La brillante luz del delta del Nilo iluminaba a los dos personajes que hablaban en el pequeño y ordenado despacho del librero de la gran biblioteca. Allí se gestionaban los pedidos de aquellos clientes que querían adquirir una copia de alguno de los miles de ejemplares custodiados en el nuevo edificio.
Mientras intentaba asimilar sus palabras, el aprendiz no podía dejar de observar el ajado rostro del maestro librero, buscando en él algún signo de falsedad o locura.
—Fui egoísta lo sé, —continúo narrando el anciano ante el atónito silencio del joven —y mi egoísmo causó dolor a mucha gente: mi madre, mi esposa, mi amante, mis hijos. Ellos fueron el precio de mi libertad. —un velo de dolor cubrió sus aún vivaces ojos.
—Pero tienes que entender que estaba cansado, extremadamente cansado —suspiró —cansado de pelear, y sobre todo cansado de guardar mis espaldas de las conspiraciones de los que consideraba mis amigos, mis hermanos, harto de sus mezquinos juegos de poder.

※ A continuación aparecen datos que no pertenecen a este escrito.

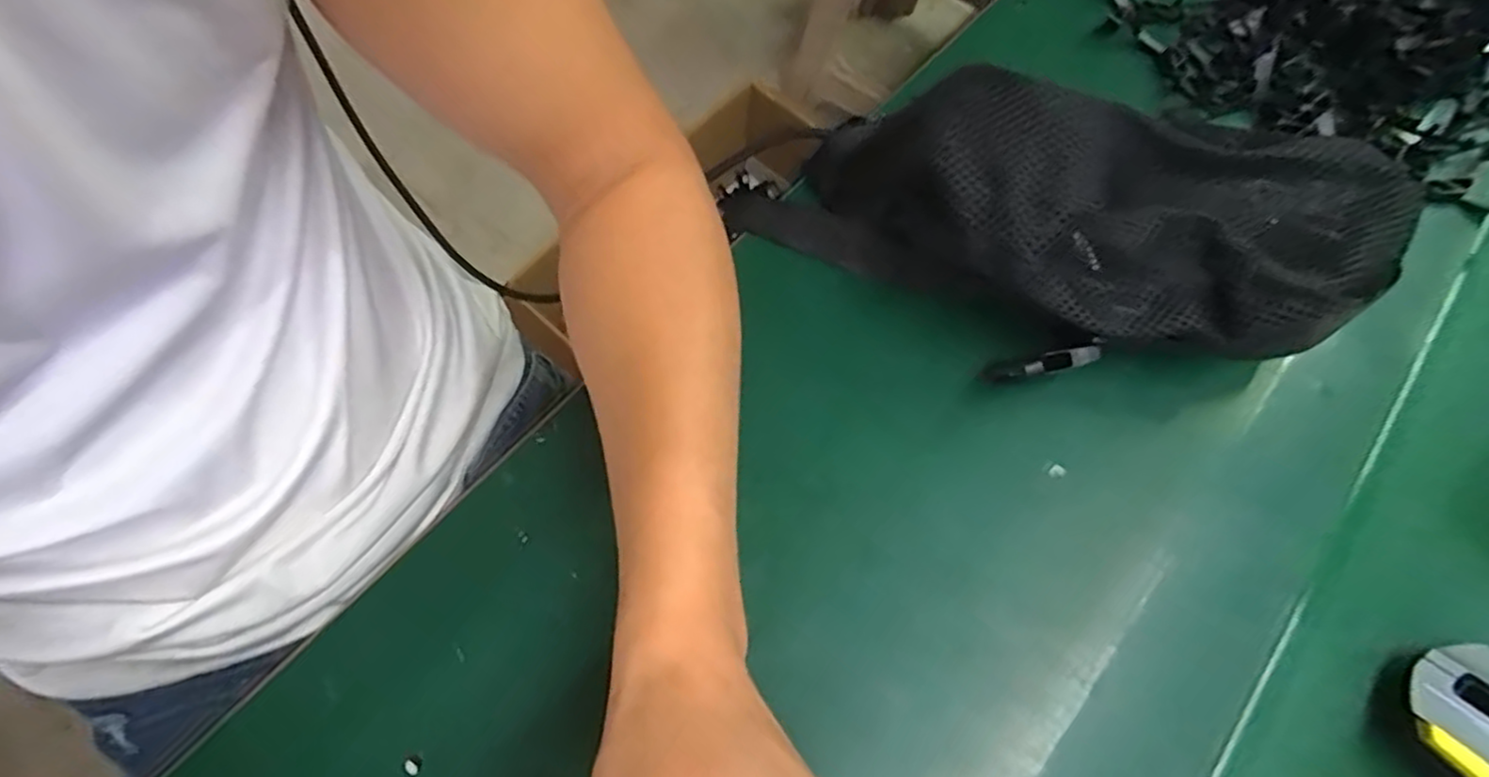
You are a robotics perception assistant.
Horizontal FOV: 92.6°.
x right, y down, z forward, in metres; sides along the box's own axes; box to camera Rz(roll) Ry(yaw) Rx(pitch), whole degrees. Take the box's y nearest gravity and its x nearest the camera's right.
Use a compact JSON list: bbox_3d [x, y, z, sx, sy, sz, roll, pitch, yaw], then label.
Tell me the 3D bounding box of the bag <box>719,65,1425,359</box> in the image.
[{"bbox_3d":[0.148,-0.080,0.333,0.278,0.073,0.105,14,65,3],"label":"bag"}]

—No fue fácil fingir mi muerte, el bebedizo era peligroso ya que debía mantener el equilibrio entre parecer muerto y estarlo realmente. La confianza en uno de mis mejores y más cabales amigos, que a la postre fue bien recompensado por aquello, fue también una apuesta arriesgada, pero, ya sabes —dijo torciendo la boca en una irónica sonrisa —la fortuna favorece a los audaces.
—He sido feliz estos años aquí, en la ciudad que lleva mi nombre, oculto a plena vista entre los libros a los que amo, un amor inculcado por mi maestro Aristóteles y que siempre me ha acompañado, pero —concluyó el anciano entregando al joven unos rollos de papiro—mi final se acerca y ahora serás tú el custodio de mi historia, no la del rey, no la del Dios, sólo la del hombre.